§ Actions to take:
(1) Decide whether each statement below agrees with the abstract on modeling non-resonant transmission with SmEdA. Answer yes or no for each, and quote the deciding words of the abstract: (a) In its original form, SmEdA predicts the power flow exchanged between the non-resonant modes of different subsystems. (b) The dual modal formulation is used to describe two acoustic cavities separated by a thin structure. (c) Condensation in the DMF equations is achieved on the amplitudes of the resonant modes.
(2) Extend the abstract on modeling non-resonant transmission with SmEdA, beginning right after its final sentence.

§ Source text:
Non resonant transmission modelling with Statistical modal Energy distribution Analysis
L. Maxit^{1}, K. Ege, N. Totaro, J.L. Guyader
Laboratoire Vibrations Acoustique, INSA-Lyon,
25 bis, av. Jean Capelle, F-69621 Villeurbanne Cedex, France
Statistical modal Energy distribution Analysis (SmEdA) can be used as an alternative to Statistical Energy Analysis for describing subsystems with low modal overlap. In its original form, SmEdA predicts the power flow exchanged between the resonant modes of different subsystems. In the case of sound transmission through a thin structure, it is well-known that the non resonant response of the structure plays a significant role in transmission below the critical frequency. In this paper, we present an extension of SmEdA that takes into account the contributions of the non resonant modes of a thin structure. The dual modal formulation (DMF) is used to describe the behaviour of two acoustic cavities separated by a thin structure, with prior knowledge of the modal basis of each subsystem. Condensation in the DMF equations is achieved on the amplitudes of the non resonant modes and a new coupling scheme between the resonant modes of the three subsystems is obtained after several simplifications. We show that the contribution of the non resonant panel mode results in coupling the cavity modes of stiffness type, characterised by the mode shapes of both the cavities and the structure. Comparisons with reference results demonstrate that the present approach can take into account the non resonant contributions of the structure in the evaluation of the transmission loss.

§ Data shown:
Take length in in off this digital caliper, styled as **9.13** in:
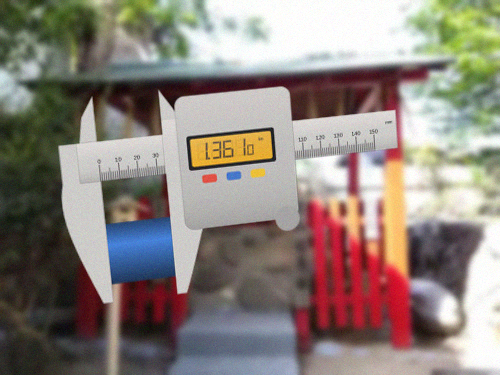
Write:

§ Responses by task:
(1)
(a) No: "In its original form, SmEdA predicts the power flow exchanged between the resonant modes of different subsystems."
(b) Yes: "The dual modal formulation (DMF) is used to describe the behaviour of two acoustic cavities separated by a thin structure"
(c) No: "Condensation in the DMF equations is achieved on the amplitudes of the non resonant modes"

(2)
Introduction
The airborne noise transmission of panels has been studied extensively in the past. The standard wave approach [1] gives a good estimation of sound transmission loss for simple infinite extended structures like single and double panels made of an isotropic homogenous material. The advantages of this method are: (a) it can be applied to a wide frequency range with a short computation time; and (b) it takes dominant physical phenomena into account like the mass law effect of the panel below the critical frequency and the resonant frequencies for multi-panel systems. Statistical Energy Analysis has also been used to evaluate the sound transmission of simple/double panels separating two rooms [2, 3]. A limitation of these two approaches lies in the fact that they cannot be easily applied to evaluate sound transmission through nonhomogenous or stiffened panels like the firewall of an automobile. Moreover, they are not adapted to evaluate the influence on transmission loss of excitation conditions such as source room geometry, source location, or the position of the panel in the source room [4].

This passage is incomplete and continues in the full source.